Typically, single service units have a priority focus on their service’s needs. Investment in intelligence systems for these units can be patchy as a result. These historical arrangements worked well when the intelligence needed by operational military personnel was more neatly divided between air, sea and land. But they are not suitable for the world of hi-tech military gear that Defence has and will buy much more of in coming decades.

The gap that needs to be filled is in providing a system that takes advantage of the huge amount of electronic data that Defence is able to collect before and during conflict. This is about creating a virtuous loop — where war-fighters’ needs are met by tailored intelligence data and where war-fighters collect the raw data that the intelligence analysts need to provide support.

The terabytes of data that new ships, submarines and aircraft can collect require a back-office enterprise that can handle data at unprecedented volumes and speed, and make use of it for everything from tactical operations to strategic level decision-making by government.

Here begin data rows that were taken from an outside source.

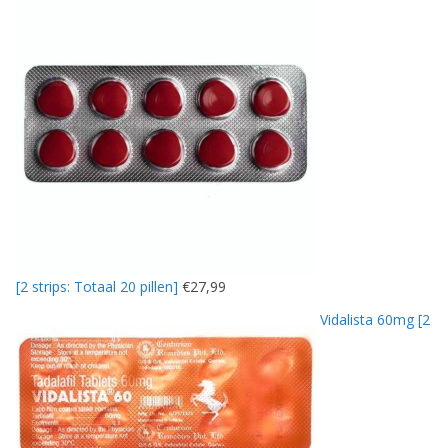
[2 strips: Totaal 20 pillen]
€
27,99
Vidalista 60mg [2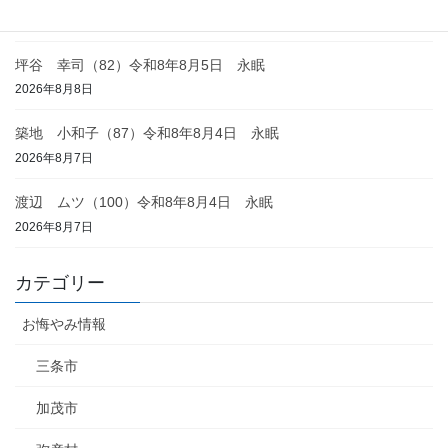
2026年8月8日
坪谷 幸司（82）令和8年8月5日 永眠
2026年8月8日
築地 小和子（87）令和8年8月4日 永眠
2026年8月7日
渡辺 ムツ（100）令和8年8月4日 永眠
2026年8月7日
カテゴリー
お悔やみ情報
三条市
加茂市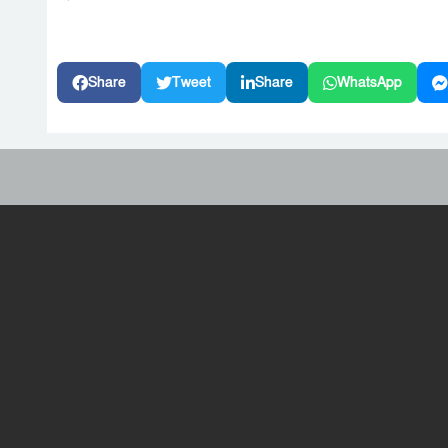
Share
Tweet
Share
WhatsApp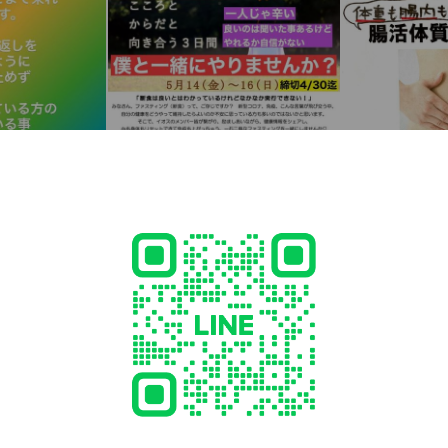
- 12:30, 16:00 - 20:30
eikotuin.com/
ed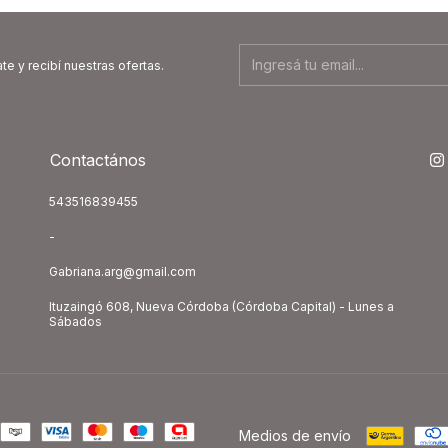
te y recibí nuestras ofertas.
Contactános
543516839455
-
Gabriana.arg@gmail.com
Ituzaingó 608, Nueva Córdoba (Córdoba Capital) - Lunes a
Sábados
Medios de envío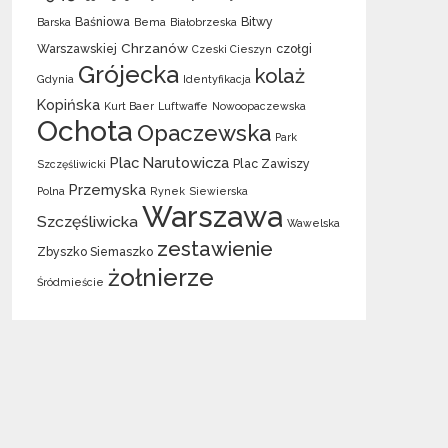
Baśniowa
Bitwy
Barska
Bema
Białobrzeska
Chrzanów
Warszawskiej
czołgi
Czeski Cieszyn
Grójecka
kolaż
Gdynia
Identyfikacja
Kopińska
Kurt Baer
Luftwaffe
Nowoopaczewska
Ochota
Opaczewska
Park
Plac Narutowicza
Plac Zawiszy
Szczęśliwicki
Przemyska
Polna
Rynek
Siewierska
Warszawa
Szczęśliwicka
Wawelska
zestawienie
Zbyszko Siemaszko
żołnierze
Śródmieście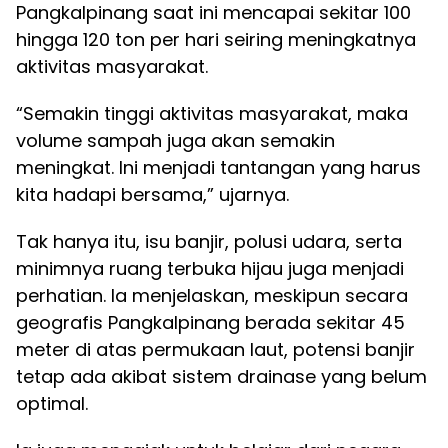
Pangkalpinang saat ini mencapai sekitar 100
hingga 120 ton per hari seiring meningkatnya
aktivitas masyarakat.
“Semakin tinggi aktivitas masyarakat, maka
volume sampah juga akan semakin
meningkat. Ini menjadi tantangan yang harus
kita hadapi bersama,” ujarnya.
Tak hanya itu, isu banjir, polusi udara, serta
minimnya ruang terbuka hijau juga menjadi
perhatian. Ia menjelaskan, meskipun secara
geografis Pangkalpinang berada sekitar 45
meter di atas permukaan laut, potensi banjir
tetap ada akibat sistem drainase yang belum
optimal.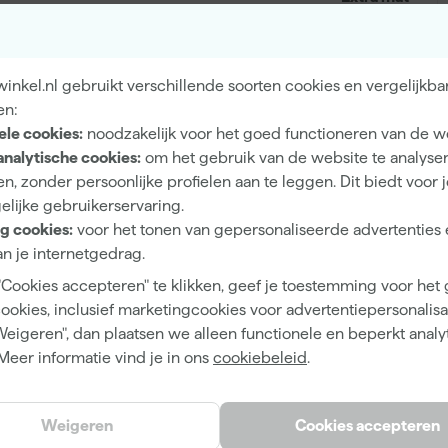
Dekkend
4 h
nkel.nl gebruikt verschillende soorten cookies en vergelijkba
12 m²/l
en:
ele cookies:
noodzakelijk voor het goed functioneren van de w
1
analytische cookies:
om het gebruik van de website te analyse
n, zonder persoonlijke profielen aan te leggen. Dit biedt voor 
2 h
elijke gebruikerservaring.
1 d
g cookies:
voor het tonen van gepersonaliseerde advertenties 
n je internetgedrag.
Waterbasis (acryl)
"Cookies accepteren" te klikken, geef je toestemming voor het
Airless spuitapparatuur, Kwast, Viltroller
cookies, inclusief marketingcookies voor advertentiepersonalisat
Weigeren", dan plaatsen we alleen functionele en beperkt analy
Meer informatie vind je in ons
cookiebeleid
.
Groen
Weigeren
Cookies accepteren
Treron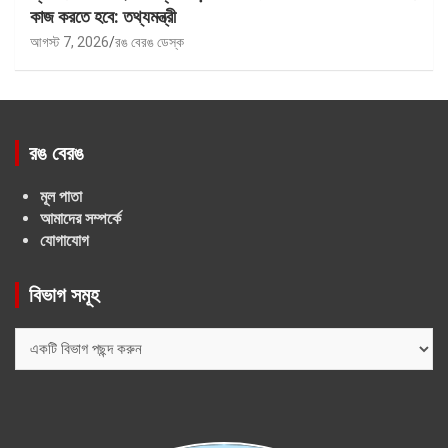
কাজ করতে হবে: তথ্যমন্ত্রী
আগস্ট 7, 2026
রঙ বেরঙ ডেস্ক
রঙ বেরঙ
মূল পাতা
আমাদের সম্পর্কে
যোগাযোগ
বিভাগ সমূহ
বিভাগ
সমূহ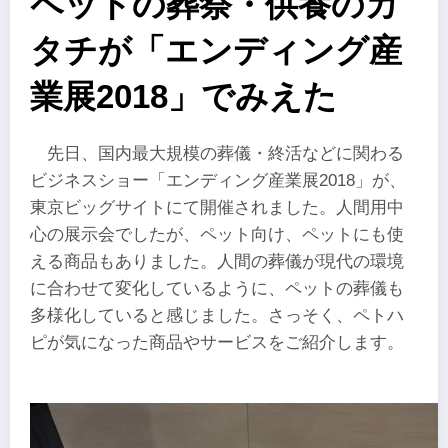
ペットの葬祭・供養のカ
タチが「エンディング産
業展2018」でみえた
先日、国内最大規模の葬儀・終活などに関わる
ビジネスショー「エンディング産業展2018」が、
東京ビッグサイトにて開催されました。人間用中
心の展示会でしたが、ペット向け、ペットにも使
える商品もありました。人間の葬儀が現代の環境
に合わせて変化しているように、ペットの葬儀も
多様化していると感じました。さっそく、ペトハ
ピが気になった商品やサービスをご紹介します。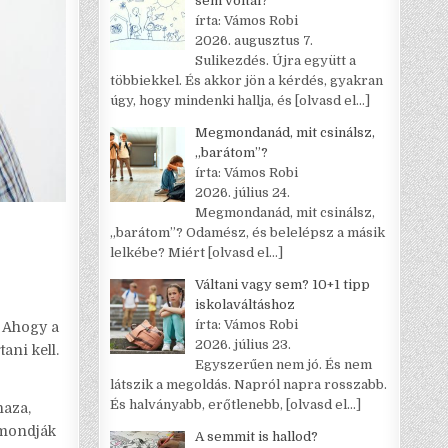
sem voltál?
írta: Vámos Robi
2026. augusztus 7.
Sulikezdés. Újra együtt a
többiekkel. És akkor jön a kérdés, gyakran
úgy, hogy mindenki hallja, és
[olvasd el…]
Megmondanád, mit csinálsz,
„barátom”?
írta: Vámos Robi
2026. július 24.
Megmondanád, mit csinálsz,
„barátom”? Odamész, és belelépsz a másik
lelkébe? Miért
[olvasd el…]
Váltani vagy sem? 10+1 tipp
iskolaváltáshoz
írta: Vámos Robi
. Ahogy a
2026. július 23.
ani kell.
Egyszerűen nem jó. És nem
látszik a megoldás. Napról napra rosszabb.
És halványabb, erőtlenebb,
[olvasd el…]
haza,
 mondják
A semmit is hallod?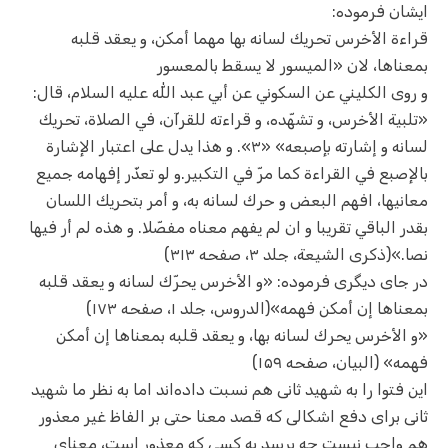
ایشان فرموده:
قراءة الأخرس تحريك لسانه بها مهما أمكن، و يعقد قلبه
بمعناها، لان «الميسور لا يسقط بالمعسور
و روى الكليني عن السكوني عن أبي عبد اللّٰه عليه السلام، قال:
«تلبية الأخرس، و تشهّده، و قراءته للقرآن، في الصلاة، تحريك
لسانه و إشارته بإصبعه» «۳». و هذا يدل على اعتبار الإشارة
بالإصبع في القراءة كما مرّ في التكبير.و لو تعذّر إفهامه جميع
معانيها، افهم البعض و حرك لسانه به، و أمر بتحريك اللسان
بقدر الباقي تقريبا و ان لم يفهم معناه مفصّلا. و هذه لم أر فيها
نصا.»(ذکری الشیعة، جلد ۳، صفحه ۳۱۳)
در جای دیگری فرموده: «و الأخرس يحرّك لسانه و يعقد قلبه
بمعناها إن أمكن فهمه»(الدروس، جلد ۱، صفحه ۱۷۳)
«و الأخرس يحرك لسانه بها، و يعقد قلبه بمعناها إن أمكن
فهمه» (البیان، صفحه ۱۵۹)
این فتوا را به شهید ثانی هم نسبت داده‌اند اما به نظر ما شهید
ثانی برای دفع اشکالی که قصد معنا حتی بر الفاظ غیر معذور
هم واجب نیست چه برسد به کسی که معذور است، معنای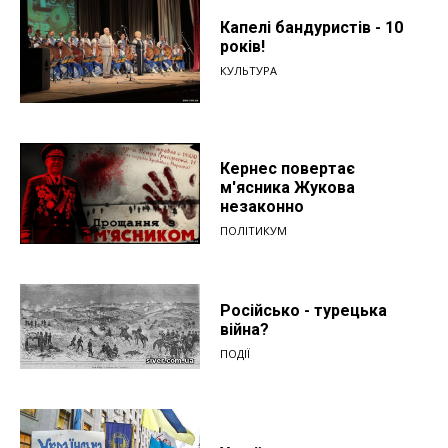
Капелі бандуристів - 10
років!
КУЛЬТУРА
Кернес повертає
м'ясника Жукова
незаконно
ПОЛІТИКУМ
Російсько - турецька
війна?
ПОДІЇ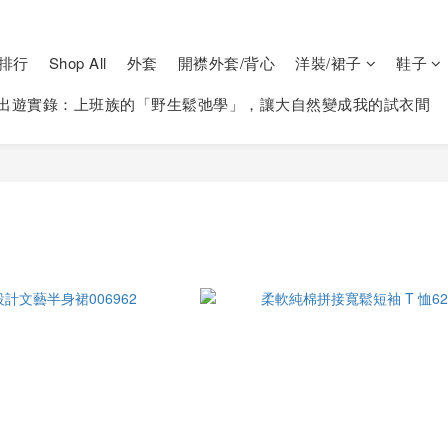
排行
Shop All
外套
開襟外套/背心
洋裝/裙子
鞋子
出遊實錄：上班族的「野生鬆弛學」，讓大自然變成我的試衣間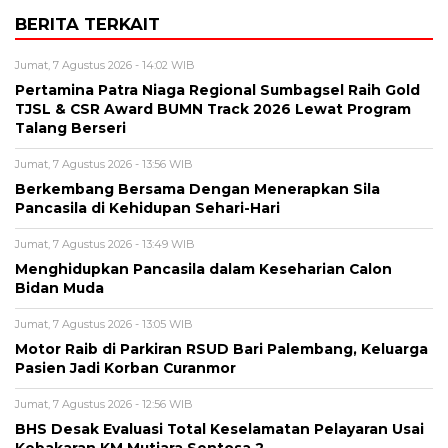
BERITA TERKAIT
Jumat, 7 Agustus 2026 - 14:02 WIB
Pertamina Patra Niaga Regional Sumbagsel Raih Gold
TJSL & CSR Award BUMN Track 2026 Lewat Program
Talang Berseri
Jumat, 7 Agustus 2026 - 13:56 WIB
Berkembang Bersama Dengan Menerapkan Sila
Pancasila di Kehidupan Sehari-Hari
Jumat, 7 Agustus 2026 - 13:49 WIB
Menghidupkan Pancasila dalam Keseharian Calon
Bidan Muda
Jumat, 7 Agustus 2026 - 13:05 WIB
Motor Raib di Parkiran RSUD Bari Palembang, Keluarga
Pasien Jadi Korban Curanmor
Jumat, 7 Agustus 2026 - 12:56 WIB
BHS Desak Evaluasi Total Keselamatan Pelayaran Usai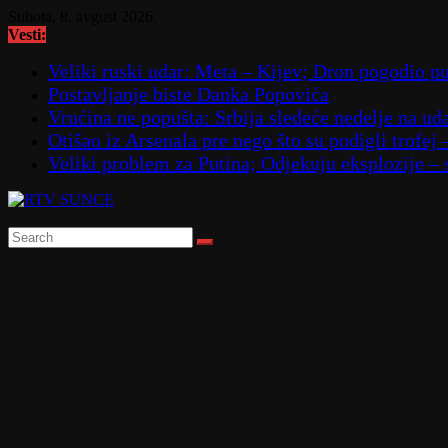
Skip
Subota, 8. avgust 2026.
to
Vesti:
content
Veliki ruski udar: Meta – Kijev; Dron pogodio
Postavljanje biste Danka Popovića
Vrućina ne popušta: Srbija sledeće nedelje na ud
Otišao iz Arsenala pre nego što su podigli trofej 
Veliki problem za Putina; Odjekuju eksplozije 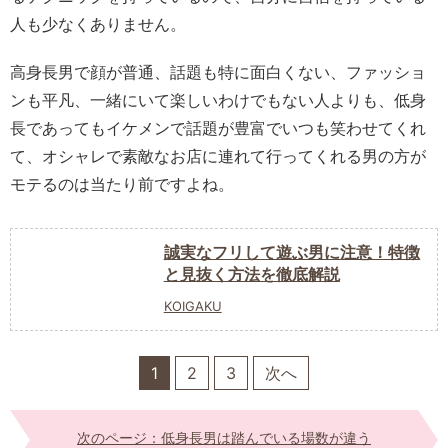
人も少なくありません。
高身長男で顔が普通、話題も特に面白くない、ファッショ
ンも平凡、一緒にいて楽しいわけでもない人よりも、低身
長であってもイケメンで話題が豊富でいつも笑わせてくれ
て、オシャレで素敵なお店に連れて行ってくれる男の方が
モテるのは当たり前ですよね。
誠実なフリして遊ぶ男に注意！特徴
と見抜く方法を徹底解説
KOIGAKU
1
2
3
次へ
次のページ：低身長男は踏んでいる場数が違う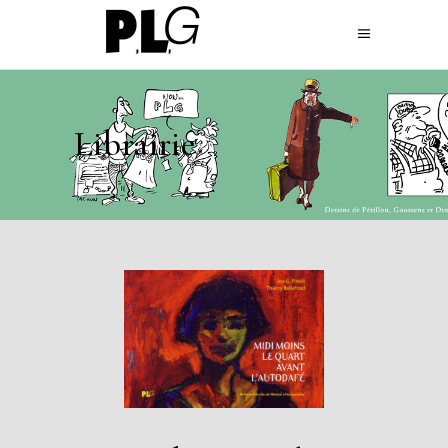
Librairie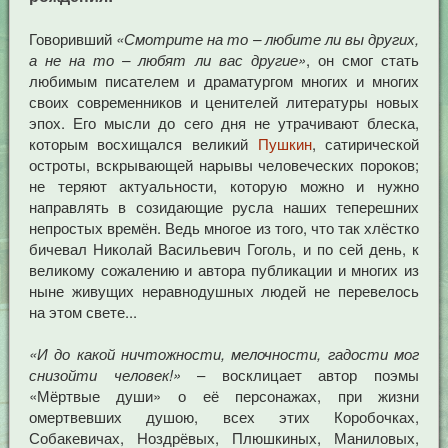
Говоривший
«Смотрите на то – любите ли вы других,
а не на то – любят ли вас другие»
, он смог стать
любимым писателем и драматургом многих и многих
своих современников и ценителей литературы новых
эпох. Его мысли до сего дня не утрачивают блеска,
которым восхищался великий
Пушкин
, сатирической
остроты, вскрывающей нарывы человеческих пороков;
не теряют актуальности, которую можно и нужно
направлять в созидающие русла наших теперешних
непростых времён. Ведь многое из того, что так хлёстко
бичевал Николай Васильевич Гоголь, и по сей день, к
великому сожалению и автора публикации и многих из
ныне живущих неравнодушных людей не перевелось
на этом свете...
«И до какой ничтожности, мелочности, гадости мог
снизойти человек!»
– восклицает автор поэмы
«Мёртвые души» о её персонажах, при жизни
омертвевших душою, всех этих Коробочках,
Собакевичах, Ноздрёвых, Плюшкиных, Маниловых,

A key change gives one person — the new chief of defence intelligence — clear authority over intelligence investments, and over training and staffing of intelligence functions, civilian and military.

At the same time the approach integrates effectively with the bigger national intelligence community. Slowly, but at gathering pace, Australia’s intelligence system is moving from agencies working in silos towards a shared, integrated enterprise. This is a welcome development.

Inside the Australian Signals Directorate, it seems the relatively new position of military principal deputy, which was about ensuring the newly independent statutory agency continued to be very closely connected to the military and its requirements, now reverts to a more junior role. Across time, though, ASD’s technology investments must align increasingly with the big Defence intelligence enterprise being created. It will be interesting to observe that tango for power and resources.

The intelligence that Defence collects is not only useful for wartime commanders and operational units. It’s also vital for decision-makers from the cabinet room down. So, getting the innards of the Defence intelligence machine working is vital to national security as well as providing information for military operators.

All this happened just last Friday. Australia is not just being passively hunted by China. Nationally and internationally we are shaping responses that will toughen our capabilities as we face down the biggest strategic challenge to democracy since the fall of the Soviet Union.

Peter Jennings is the executive director, and Michael Shoebridge the director for defence, strategy and national security, at the Australian Strategic Policy Institute.